In the listing below, find the line with "### Step-by-Step Pipeline" and the line with "- **Accuracy**: 80-85%". Repeat those two lines and all lines between them exactly.
◇ ◇ ◇ ◇ ◇ ◇ ◇
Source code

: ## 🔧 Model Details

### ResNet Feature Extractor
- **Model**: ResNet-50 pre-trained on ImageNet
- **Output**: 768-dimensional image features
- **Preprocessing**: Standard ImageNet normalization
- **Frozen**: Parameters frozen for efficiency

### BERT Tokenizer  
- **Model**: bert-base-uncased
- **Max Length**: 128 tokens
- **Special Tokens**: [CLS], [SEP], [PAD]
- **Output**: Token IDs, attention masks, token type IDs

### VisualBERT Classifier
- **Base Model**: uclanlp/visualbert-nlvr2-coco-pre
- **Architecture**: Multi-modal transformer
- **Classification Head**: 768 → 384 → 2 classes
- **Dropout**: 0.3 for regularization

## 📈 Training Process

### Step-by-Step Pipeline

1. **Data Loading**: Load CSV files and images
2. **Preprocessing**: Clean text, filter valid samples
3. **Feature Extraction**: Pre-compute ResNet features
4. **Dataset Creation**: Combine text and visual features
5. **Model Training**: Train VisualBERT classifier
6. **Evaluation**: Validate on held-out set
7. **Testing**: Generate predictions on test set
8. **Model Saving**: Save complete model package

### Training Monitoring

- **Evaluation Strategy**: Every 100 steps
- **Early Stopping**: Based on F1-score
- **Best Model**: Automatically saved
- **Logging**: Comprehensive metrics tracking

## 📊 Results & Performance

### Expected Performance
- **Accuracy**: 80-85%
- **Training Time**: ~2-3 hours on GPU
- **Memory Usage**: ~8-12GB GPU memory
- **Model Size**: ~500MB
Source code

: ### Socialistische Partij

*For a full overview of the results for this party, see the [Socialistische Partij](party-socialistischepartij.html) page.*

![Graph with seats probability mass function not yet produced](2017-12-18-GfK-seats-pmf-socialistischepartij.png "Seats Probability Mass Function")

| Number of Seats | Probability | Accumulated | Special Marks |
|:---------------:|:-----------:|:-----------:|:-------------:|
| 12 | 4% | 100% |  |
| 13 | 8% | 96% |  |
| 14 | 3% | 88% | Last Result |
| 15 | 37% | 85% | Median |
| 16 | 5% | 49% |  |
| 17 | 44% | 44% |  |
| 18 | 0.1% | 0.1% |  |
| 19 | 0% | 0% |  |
◇ ◇ ◇ ◇ ◇ ◇ ◇
→ OUTPUT OF THE TASK:
### Step-by-Step Pipeline

1. **Data Loading**: Load CSV files and images
2. **Preprocessing**: Clean text, filter valid samples
3. **Feature Extraction**: Pre-compute ResNet features
4. **Dataset Creation**: Combine text and visual features
5. **Model Training**: Train VisualBERT classifier
6. **Evaluation**: Validate on held-out set
7. **Testing**: Generate predictions on test set
8. **Model Saving**: Save complete model package

### Training Monitoring

- **Evaluation Strategy**: Every 100 steps
- **Early Stopping**: Based on F1-score
- **Best Model**: Automatically saved
- **Logging**: Comprehensive metrics tracking

## 📊 Results & Performance

### Expected Performance
- **Accuracy**: 80-85%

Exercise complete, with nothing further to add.